A lot of people have felt that way for, well, centuries, points out Akilah Cadet, founder and CEO of the change management and Diversity, Equity and Inclusion (DEI) consultancy Change Cadet. Cadet, who holds a doctorate of health sciences in leadership and organizational behavior, notes that the holiday is rooted in celebrating "cisgender, heterosexual, land-owning white men" and glorifying a period of history in which Black people were enslaved, and would remain so until 1865, more than two years after the Emancipation Proclamation was issued.

While the Roe ruling and other recent developments have been a tipping point for many Americans, "there were many other opportunities, not just in the past two years, to not celebrate the Fourth of July," the executive coach tells Yahoo Life.

Distancing oneself from that legacy doesn't have to actually mean not showing up to a friend's barbecue or not enjoying the long weekend, Cadet adds. It's not about the cookout; it's the conversations that need to be had. What's more important is to recognize and discuss what the Fourth of July represents, find ways to use our privilege to help others — for example, donating to an Indigenous organization or a LGBTQ+ fundraiser fighting for abortion access for all — and reclaim how the day is spent. Cadet cites her own personal alternative to Thanksgiving, a day of gratitude in which she gathers with loved ones, devotes her time to donating or learning more about Indigenous causes and makes a point of naming the land on which she's celebrating.

"Quite frankly, I don't care if people celebrate the Fourth of July or not," she says. "I think it's more so: Are they taking the time to educate themselves on the history of the Fourth of July and what that means? Are they having conversations about what they're choosing to celebrate about this? Are they realizing that, 'OK, we're going to do a family celebration, but we're going to maybe call it something else because we have a better understanding of what the Fourth of July means?'"

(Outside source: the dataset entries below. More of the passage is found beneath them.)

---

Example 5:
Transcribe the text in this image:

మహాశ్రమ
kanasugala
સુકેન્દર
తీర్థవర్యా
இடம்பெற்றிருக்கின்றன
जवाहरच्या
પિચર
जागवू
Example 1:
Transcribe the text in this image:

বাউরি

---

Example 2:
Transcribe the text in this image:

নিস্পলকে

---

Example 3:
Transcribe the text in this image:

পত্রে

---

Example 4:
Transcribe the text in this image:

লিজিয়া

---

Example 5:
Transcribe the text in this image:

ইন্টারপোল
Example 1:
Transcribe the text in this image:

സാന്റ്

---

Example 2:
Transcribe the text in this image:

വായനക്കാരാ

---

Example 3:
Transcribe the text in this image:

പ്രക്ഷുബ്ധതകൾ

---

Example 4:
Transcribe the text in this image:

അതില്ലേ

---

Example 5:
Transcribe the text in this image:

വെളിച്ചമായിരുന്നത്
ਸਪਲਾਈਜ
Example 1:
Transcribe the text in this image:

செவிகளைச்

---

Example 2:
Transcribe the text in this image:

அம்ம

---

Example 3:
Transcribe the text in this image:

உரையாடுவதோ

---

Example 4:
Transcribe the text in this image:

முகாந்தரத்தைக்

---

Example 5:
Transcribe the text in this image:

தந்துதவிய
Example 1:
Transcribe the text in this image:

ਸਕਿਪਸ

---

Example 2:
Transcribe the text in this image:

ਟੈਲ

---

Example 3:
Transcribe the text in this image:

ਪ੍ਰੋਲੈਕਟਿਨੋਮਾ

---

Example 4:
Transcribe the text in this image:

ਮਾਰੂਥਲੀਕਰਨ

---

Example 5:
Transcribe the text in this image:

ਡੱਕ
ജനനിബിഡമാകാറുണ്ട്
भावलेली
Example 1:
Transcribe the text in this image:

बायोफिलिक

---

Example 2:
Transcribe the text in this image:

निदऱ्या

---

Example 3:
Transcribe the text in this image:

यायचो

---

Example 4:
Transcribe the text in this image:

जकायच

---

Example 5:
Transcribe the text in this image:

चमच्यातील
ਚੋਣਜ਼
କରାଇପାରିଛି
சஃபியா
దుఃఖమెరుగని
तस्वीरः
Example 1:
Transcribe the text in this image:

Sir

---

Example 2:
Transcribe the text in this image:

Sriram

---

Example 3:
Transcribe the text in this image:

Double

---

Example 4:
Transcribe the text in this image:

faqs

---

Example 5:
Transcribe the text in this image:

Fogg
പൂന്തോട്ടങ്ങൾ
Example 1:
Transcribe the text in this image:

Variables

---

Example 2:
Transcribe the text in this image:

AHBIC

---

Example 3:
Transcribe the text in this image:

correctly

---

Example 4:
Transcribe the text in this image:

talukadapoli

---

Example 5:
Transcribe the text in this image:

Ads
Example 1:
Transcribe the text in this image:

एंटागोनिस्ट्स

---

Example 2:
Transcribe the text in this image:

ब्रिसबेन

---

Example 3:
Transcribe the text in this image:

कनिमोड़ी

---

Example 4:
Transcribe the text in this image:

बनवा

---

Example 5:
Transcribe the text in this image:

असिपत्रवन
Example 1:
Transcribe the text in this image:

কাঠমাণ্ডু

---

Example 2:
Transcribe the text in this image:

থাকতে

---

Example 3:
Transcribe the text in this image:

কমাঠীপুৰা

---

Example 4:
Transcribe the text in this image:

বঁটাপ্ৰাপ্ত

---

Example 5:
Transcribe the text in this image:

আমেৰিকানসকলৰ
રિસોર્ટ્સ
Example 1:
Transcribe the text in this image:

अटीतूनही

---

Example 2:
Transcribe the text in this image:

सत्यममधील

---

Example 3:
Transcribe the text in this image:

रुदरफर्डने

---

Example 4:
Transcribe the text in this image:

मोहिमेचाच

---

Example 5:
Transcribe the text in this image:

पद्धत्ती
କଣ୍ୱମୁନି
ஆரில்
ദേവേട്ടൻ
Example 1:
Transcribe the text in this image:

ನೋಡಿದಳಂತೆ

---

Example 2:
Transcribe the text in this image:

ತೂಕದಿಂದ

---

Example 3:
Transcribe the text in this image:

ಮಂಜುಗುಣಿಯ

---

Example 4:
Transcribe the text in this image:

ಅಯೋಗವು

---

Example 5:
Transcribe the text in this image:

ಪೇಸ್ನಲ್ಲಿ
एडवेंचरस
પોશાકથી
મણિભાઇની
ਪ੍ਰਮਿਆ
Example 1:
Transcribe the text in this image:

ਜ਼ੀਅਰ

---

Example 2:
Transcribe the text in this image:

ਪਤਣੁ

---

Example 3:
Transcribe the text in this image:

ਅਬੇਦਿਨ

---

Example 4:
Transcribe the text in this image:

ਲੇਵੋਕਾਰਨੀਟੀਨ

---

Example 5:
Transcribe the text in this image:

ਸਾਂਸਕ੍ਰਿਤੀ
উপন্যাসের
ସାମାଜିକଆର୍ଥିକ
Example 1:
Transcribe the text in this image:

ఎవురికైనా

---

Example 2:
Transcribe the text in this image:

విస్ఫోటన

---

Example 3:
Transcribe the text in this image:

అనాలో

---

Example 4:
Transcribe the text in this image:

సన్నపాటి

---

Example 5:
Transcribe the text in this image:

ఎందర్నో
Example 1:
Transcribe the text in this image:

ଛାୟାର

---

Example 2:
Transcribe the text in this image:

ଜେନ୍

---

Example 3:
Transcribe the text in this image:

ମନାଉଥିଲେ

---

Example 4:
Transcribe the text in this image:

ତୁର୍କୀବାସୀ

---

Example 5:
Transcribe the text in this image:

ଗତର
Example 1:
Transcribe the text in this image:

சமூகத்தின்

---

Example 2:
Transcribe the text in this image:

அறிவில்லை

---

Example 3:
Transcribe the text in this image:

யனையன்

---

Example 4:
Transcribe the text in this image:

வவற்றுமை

Rather than canceling or calling out the Fourth of July, this can be "an opportunity to call it in," Cadet adds. "And when you call this holiday in, it means into accountability, action and change, and how you're moving forward differently. And so I would encourage people to call Fourth of July in and to say like, 'OK, this is a really kind of f***ed-up holiday, but what does this mean for the privilege I have, and what I can do?"